He perdido la cuenta de cuántas veces he presenciado shows de esta banda esencial para el chilango que viaja en metro y de repente se pierde entre trasbordos, para el adolescente que transcribe las letras de sus canciones en cartas en una hoja tamaño profesional de cuadro chico, para aquellos que agarran una guitarra de Paracho y sorprenden a sus amigos porque se saben los acordes de “María”, para todos aquellos que alguna vez ante la ansiedad repiten el coro de “El Baile y el salón”, canto esencial, mantra divino, el llamado de la selva de concreto y el ritual de acercamiento y movimiento que nos calma ante las tempestades, porque ahora bien lo sabemos, el amor es bailar.

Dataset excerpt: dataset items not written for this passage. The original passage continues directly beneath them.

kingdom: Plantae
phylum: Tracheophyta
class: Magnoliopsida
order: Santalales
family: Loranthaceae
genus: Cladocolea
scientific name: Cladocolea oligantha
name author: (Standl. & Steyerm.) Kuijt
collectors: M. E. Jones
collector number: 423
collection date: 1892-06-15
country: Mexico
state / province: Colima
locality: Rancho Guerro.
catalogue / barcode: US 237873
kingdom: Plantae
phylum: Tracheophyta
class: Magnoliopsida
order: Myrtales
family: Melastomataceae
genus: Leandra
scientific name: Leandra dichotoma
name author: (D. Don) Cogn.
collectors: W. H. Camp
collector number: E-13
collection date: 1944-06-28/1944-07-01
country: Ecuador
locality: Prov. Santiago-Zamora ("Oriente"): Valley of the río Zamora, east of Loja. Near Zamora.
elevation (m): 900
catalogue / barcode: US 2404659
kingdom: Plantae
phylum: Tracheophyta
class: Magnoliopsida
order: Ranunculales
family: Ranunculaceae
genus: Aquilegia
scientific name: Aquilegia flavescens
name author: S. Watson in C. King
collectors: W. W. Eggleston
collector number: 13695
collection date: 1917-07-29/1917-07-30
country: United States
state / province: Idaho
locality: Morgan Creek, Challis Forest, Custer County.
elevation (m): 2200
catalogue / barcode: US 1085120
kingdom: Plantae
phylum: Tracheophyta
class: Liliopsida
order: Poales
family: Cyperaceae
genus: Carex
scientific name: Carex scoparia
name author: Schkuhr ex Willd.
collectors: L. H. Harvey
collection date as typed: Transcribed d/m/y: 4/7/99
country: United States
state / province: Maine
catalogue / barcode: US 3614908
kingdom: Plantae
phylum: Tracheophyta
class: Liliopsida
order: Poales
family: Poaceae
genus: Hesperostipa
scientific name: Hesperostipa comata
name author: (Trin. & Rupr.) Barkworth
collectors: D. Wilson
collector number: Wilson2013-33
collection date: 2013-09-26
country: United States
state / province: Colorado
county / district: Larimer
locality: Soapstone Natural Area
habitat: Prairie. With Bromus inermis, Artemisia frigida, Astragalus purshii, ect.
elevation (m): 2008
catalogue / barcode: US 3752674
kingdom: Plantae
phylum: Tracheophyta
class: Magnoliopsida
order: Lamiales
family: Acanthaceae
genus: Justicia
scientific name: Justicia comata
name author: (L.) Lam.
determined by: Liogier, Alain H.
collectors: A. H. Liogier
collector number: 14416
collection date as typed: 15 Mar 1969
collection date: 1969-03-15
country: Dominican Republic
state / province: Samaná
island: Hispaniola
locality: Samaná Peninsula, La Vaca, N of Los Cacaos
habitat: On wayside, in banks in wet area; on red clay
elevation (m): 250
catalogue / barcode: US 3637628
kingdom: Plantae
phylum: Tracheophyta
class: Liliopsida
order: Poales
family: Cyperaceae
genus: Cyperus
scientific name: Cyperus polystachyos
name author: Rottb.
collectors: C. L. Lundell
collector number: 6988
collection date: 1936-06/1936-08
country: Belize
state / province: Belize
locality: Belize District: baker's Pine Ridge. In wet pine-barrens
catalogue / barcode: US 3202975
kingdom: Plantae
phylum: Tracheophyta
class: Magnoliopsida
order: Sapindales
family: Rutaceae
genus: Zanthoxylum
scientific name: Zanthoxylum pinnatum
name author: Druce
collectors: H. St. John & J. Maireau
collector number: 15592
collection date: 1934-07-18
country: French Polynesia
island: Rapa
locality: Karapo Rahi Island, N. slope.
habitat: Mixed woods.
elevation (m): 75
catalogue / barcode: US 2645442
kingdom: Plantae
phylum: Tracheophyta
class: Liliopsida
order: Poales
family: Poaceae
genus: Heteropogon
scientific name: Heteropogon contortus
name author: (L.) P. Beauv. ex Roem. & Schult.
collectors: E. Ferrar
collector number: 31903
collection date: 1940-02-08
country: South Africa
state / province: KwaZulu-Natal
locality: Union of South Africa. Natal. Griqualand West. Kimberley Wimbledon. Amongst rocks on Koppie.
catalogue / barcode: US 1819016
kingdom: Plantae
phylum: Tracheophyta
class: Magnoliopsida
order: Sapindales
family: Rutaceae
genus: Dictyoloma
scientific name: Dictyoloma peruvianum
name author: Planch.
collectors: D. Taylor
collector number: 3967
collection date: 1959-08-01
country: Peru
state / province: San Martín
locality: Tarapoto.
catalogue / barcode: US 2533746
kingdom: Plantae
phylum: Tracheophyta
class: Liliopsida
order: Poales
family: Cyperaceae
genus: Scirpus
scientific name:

Escuchar “Eres” y llorar y entenderla de forma diferente, porque también aplica al amor de las madres que se fueron antes de tiempo. Del “Mediodía” de la soledad, aguardando con quien compartir el sábado, el “Que no” de la pérdida irremediable, frases que se quedaron en un tintero y una llamada perdida, y el regreso a “Las flores” que seguirán emanando en tiempos de contingencias ambientales y sentimentales. Este cuarteto eterno vino y me dijo todas esas cosas que, a la larga, debo celebrar con ellos 30 años después. Las historias que me hicieron sentir bien, la búsqueda interminable por los últimos ojos de este país, los más bellos, los más precisos y cercanos que reverdecen y colorean la vida, cual compás del tololoche, canto de cenzontle, o rola de Café Tacvba.